Перейдя несколько высоких мостиков, ежеминутно сворачивая в сторону, куда попало, они пришли в глухой квартал. Улицы стали грязными коридорами, в которых не было ни магазинов, ни международной толпы. Нередко попадались навстречу или стояли в дверях своих жилищ венецианцы. Шел старик в плаще. Грязные дети со спутанными волосами протягивали ручонки. Оборванный художник набрасывал этюд. Воздух был спертый, тяжелый. Шаги звенели, как в пустой церкви. Из каналов, из всех углов пахло сыростью. Из маленьких тратторий — вином, сыром и кипящим маслом.
Вдруг улица-коридор вывела на небольшую площадь. Посреди нее был оправленный мрамором источник. Черноокая девочка, красиво сложив руки, смотрела, как прозрачная струя лилась в ее кувшин. Кроме нее, никого на всей площади не было. Прекрасный скульптурный фасад старой церкви подымался мрачно и величественно. Позеленевшие двери были наглухо закрыты. Около двери стояла стертая мраморная скамья с головами дремлющих львов на ножках. Дома вокруг стояли, как мертвые. Большая мраморная доска была вделана в стену одного из них, чтобы возвещать громко название площади крупными буквами. Тишина была здесь такая, как в самом дальнем зале давно опустевшего дворца. Вверху разливалось зеленоватое небо, внизу струя воды звенела, и девочка стояла над ней, как статуя.
Вот вода наполнила ее кувшин, она гибко наклонилась, подняла на плечо и ушла, как серна в свой лес.
Стало совсем пустынно.
— Здесь ты не будешь бояться, родная моя? Сядем на скамейку: смотри, какие львы!
— Здесь так хорошо! Здесь не страшно…
— Я ведь уверен, что тебе показалось, что ничего не было. Ты только заразила меня своим страхом.

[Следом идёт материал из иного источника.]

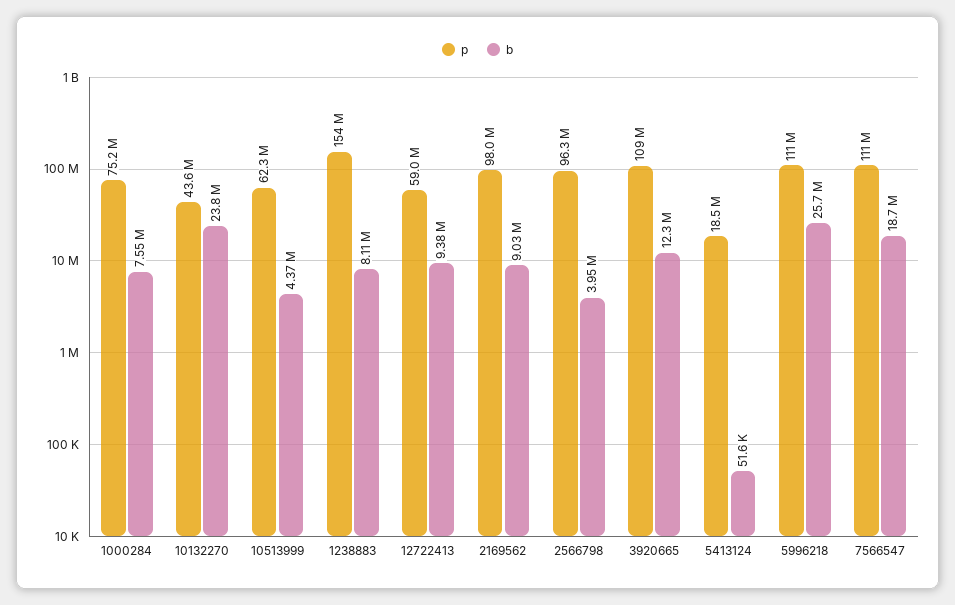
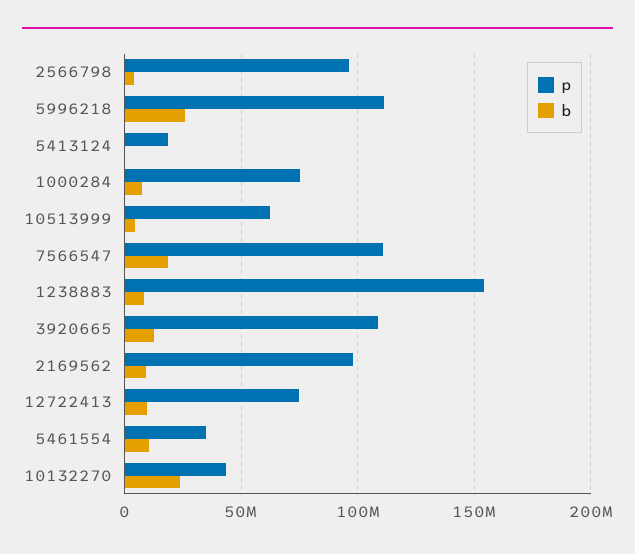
  {
    "p": {
      "1000284": 75200000,
      "10132270": 43600000,
      "10513999": 62300000,
      "1238883": 154000000,
-     "12722413": 59000000,
+     "12722413": 75000000,
      "2169562": 98000000,
      "2566798": 96300000,
      "3920665": 109000000,
      "5413124": 18500000,
      "5996218": 111000000,
-     "7566547": 111000000
+     "7566547": 111000000,
+     "5461554": 35000000
    },
    "b": {
      "1000284": 7550000,
      "10132270": 23800000,
      "10513999": 4370000,
      "1238883": 8110000,
      "12722413": 9380000,
      "2169562": 9030000,
      "2566798": 3950000,
      "3920665": 12300000,
      "5413124": 51600,
      "5996218": 25700000,
-     "7566547": 18700000
+     "7566547": 18700000,
+     "5461554": 10000000
    }
  }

— Нет! Это был он, это был он! Я слышала, как он сказал своему гондольеру: «Скорее, мерзавец!» Он всегда бранит слуг этим словом. И это был его голос. А когда его гондола настигла нас, я сквозь свою вуаль увидела его лицо. Ведь я же знаю эти глаза, эту бороду! Он был бледен от гнева, как в последнюю ночь, которую я провела дома.
— Мария, родная моя! Все равно, если даже это был он, успокойся, — я не отдам тебя, я защищу тебя. Ведь смог же я отнять тебя у него, это было гораздо труднее. А теперь, когда я узнал тебя, когда только начинается наше счастье, я буду защищать тебя. Как этот лев! Смотри: он дремлет, но сколько силы в нем, сколько смелости и осторожности…

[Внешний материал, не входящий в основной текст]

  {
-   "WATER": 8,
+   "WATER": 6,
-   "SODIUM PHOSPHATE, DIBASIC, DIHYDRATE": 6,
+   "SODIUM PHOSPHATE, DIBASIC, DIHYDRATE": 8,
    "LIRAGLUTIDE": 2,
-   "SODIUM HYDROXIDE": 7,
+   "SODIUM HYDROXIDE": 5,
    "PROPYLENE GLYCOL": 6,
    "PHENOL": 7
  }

— Александр! Я люблю тебя, я верю тебе. Ты мой защитник, ты мой спаситель. Но отчего же сердце мое полно тревогой, я дрожу от предчувствий скорой гибели… Уедем сейчас, бежим отсюда… Пока он здесь, у меня не будет минуты покоя. Он до сентиментализма нежен, но и жесток, как зверь. Бежим отсюда!

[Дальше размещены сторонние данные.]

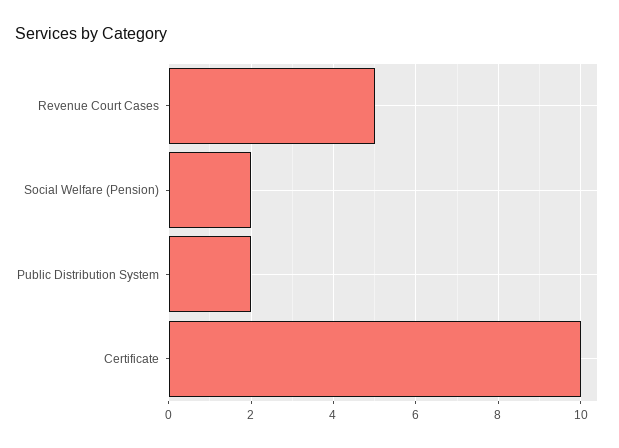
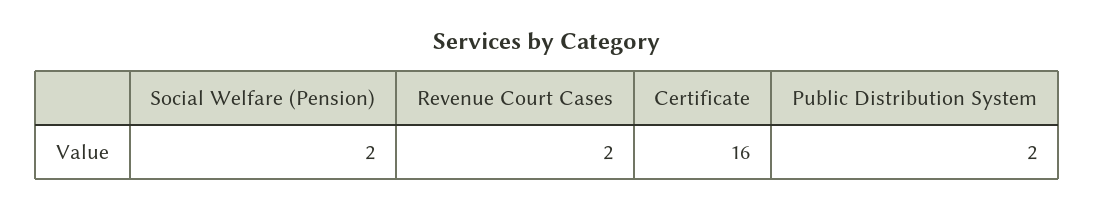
  {
-   "Revenue Court Cases": 5,
+   "Revenue Court Cases": 2,
    "Social Welfare (Pension)": 2,
    "Public Distribution System": 2,
-   "Certificate": 10
+   "Certificate": 16
  }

— Как, опять? Ведь мы вчера только приехали, еще ничего не видели… И потом, разве ты не устала от этой скачки? Из Рима мы бежали, из Флоренции мы бежали… И куда же теперь бежать?
— В горы! Увези меня в горы, в дикое место.
— В Европе нет дикого места.
— Поедем в море, на Корсику…
— Он сядет на тот же пароход. Он хитер, и у него шпионы. Но, конечно, если ты хочешь, мы завтра же уедем отсюда.
— Сегодня, сейчас…
— Это невозможно, Мария. Тебе надо отдохнуть, успокоиться.
— Если он здесь, он уже знает, где мы остановились.
— Я защищу тебя.
— Ты не покинешь меня ни на минуту?
— Ни на мгновенье!
— Милый мой, любимый мой…
Она положила голову свою ему на грудь, вздохнула сначала устало, потом счастливо. Закрыла глаза, открыла их и подняла на пего. В синеве ее зрачков сияло счастье. Небо, отражаясь в них, делало их еще более лучистыми.
Сумерки клубились в углублениях мрамора на фасаде собора. Фигуры святых стали сосредоточеннее и живее. Звери насторожились, готовые зашевелиться. Издалека пробили мелодичные часы. Вода журчала, не умолкая. В глуби переулков показались желтые огни, кое-где зажглись и окна. Прибежал фонарщик с лестницей, зажег фонарь в углу площади, и сразу стало темно в других ее углах. Небо покрылось густой сине-зеленой краской. На мраморной скамье у старой церкви поцеловались.
— Ты меня любишь? Ты меня никому не отдашь?